O argumento de Zelensky de que a ofensiva do Kursk pretendia dar aos ucranianos uma posição mais forte em futuras negociações com a Rússia revela-se agora como um sonho vazio.
Longe de entrar em negociações com a Rússia, a aventura do Kursk retirou qualquer possibilidade das negociações se realizarem. Putin deixou isso perfeitamente claro. E a ação de “invadir” o território russo sem dúvida fortaleceu sua mão e endureceu a opinião pública russa contra o regime de Kiev.
Finalmente, alguns comentadores ocidentais começam a acordar para o facto de que esta incursão não só terminará em derrota, mas num colapso militar completo e desastroso.
Num certo sentido, a ofensiva tem sido um sucesso espetacular. Deu um grande impulso ao barulhento circo mediático, que está sempre ansioso por aproveitar todo e qualquer sucesso ucraniano – seja real ou imaginário é uma questão assessória… – e exagerá-lo até ao nono grau.
Os relatos dos média têm transbordado de cobertura jorrante dos galantes ucranianos lutando e infligindo derrotas humilhantes a um inimigo maligno.

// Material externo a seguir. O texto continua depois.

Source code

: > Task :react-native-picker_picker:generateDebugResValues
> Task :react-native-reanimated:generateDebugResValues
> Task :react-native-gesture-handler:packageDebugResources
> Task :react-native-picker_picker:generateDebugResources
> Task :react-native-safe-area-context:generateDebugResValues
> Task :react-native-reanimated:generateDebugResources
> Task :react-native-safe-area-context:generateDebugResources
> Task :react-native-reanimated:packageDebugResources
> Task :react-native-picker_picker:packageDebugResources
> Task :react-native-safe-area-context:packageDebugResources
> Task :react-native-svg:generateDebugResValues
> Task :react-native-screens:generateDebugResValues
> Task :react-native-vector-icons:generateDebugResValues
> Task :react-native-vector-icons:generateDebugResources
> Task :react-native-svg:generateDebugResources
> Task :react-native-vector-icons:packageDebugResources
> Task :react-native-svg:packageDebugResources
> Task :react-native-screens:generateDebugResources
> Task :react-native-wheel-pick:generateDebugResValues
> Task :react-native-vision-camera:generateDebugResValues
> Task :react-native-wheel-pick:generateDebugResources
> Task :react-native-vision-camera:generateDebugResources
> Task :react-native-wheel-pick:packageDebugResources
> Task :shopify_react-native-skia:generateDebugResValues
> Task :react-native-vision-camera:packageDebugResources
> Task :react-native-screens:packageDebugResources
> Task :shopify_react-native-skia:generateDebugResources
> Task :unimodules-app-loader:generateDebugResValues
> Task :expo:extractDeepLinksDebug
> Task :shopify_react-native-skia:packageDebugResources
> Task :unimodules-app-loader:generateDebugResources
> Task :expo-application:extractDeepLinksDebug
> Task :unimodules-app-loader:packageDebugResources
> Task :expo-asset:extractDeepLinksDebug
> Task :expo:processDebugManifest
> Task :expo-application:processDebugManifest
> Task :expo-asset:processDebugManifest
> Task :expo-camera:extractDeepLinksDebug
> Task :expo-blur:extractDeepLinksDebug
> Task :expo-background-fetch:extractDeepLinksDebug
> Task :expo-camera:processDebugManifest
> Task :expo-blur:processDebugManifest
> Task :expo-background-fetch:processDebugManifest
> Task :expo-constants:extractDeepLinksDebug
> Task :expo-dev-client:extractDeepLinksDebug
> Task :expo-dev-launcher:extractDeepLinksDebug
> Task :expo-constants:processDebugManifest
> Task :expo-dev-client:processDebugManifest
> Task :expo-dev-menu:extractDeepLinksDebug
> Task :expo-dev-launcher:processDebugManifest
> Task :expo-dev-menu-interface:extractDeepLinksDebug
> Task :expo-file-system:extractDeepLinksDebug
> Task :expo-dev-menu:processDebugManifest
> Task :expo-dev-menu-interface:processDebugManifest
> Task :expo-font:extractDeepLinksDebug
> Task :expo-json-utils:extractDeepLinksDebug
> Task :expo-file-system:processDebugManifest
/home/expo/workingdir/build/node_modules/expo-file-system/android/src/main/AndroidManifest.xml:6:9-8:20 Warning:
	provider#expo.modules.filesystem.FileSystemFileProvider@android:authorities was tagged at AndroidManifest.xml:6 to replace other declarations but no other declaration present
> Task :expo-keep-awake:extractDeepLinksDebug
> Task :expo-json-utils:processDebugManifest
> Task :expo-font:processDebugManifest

No entanto, se você escavar um pouco mais além do hype dos média, não é difícil de detetar uma nota de dúvida e até mesmo de ceticismo.
Mesmo as claques mais entusiasmadas com a ofensiva admitem, a contragosto, que foi uma “aposta muito arriscada“. Isso vale para o próprio The New York Times. Ao analisar estes acontecimentos no mesmo artigo, diz o seguinte:
“Esta ofensiva é uma grande aposta para a Ucrânia. Se as suas tropas conseguirem deter território, poderão esticar a logística do exército russo, criar embaraço para Putin e obter uma moeda de troca para quaisquer negociações de paz. Mas se a Rússia conseguir rechaçar, os líderes militares ucranianos poderão ser responsabilizados por dar aos russos uma abertura para ganhar mais terreno.”
Zelensky obviamente esperava que sua ofensiva causasse desmoralização generalizada e pânico entre a população russa. Na realidade, teve o efeito contrário. O espetáculo das forças ucranianas, armadas com armas e tanques fornecidos pelo Ocidente, ter-lhes-á convencido de que a futura adesão da Ucrânia à NATO representa, de facto, uma ameaça direta e atual para a Rússia.
Longe de minar a posição de Putin, galvanizará o apoio à guerra. Já está a levar a um aumento do número de recrutas para o exército russo. Isto ao mesmo tempo que a Ucrânia considera necessário usar a força bruta para arrastar recrutas involuntários das ruas para serem enviados para o que é cada vez mais visto como um matadouro. O povo da Ucrânia está a acordar rapidamente para o facto de os seus pretensos amigos e benfeitores no Ocidente estarem dispostos a lutar até à última gota do seu sangue.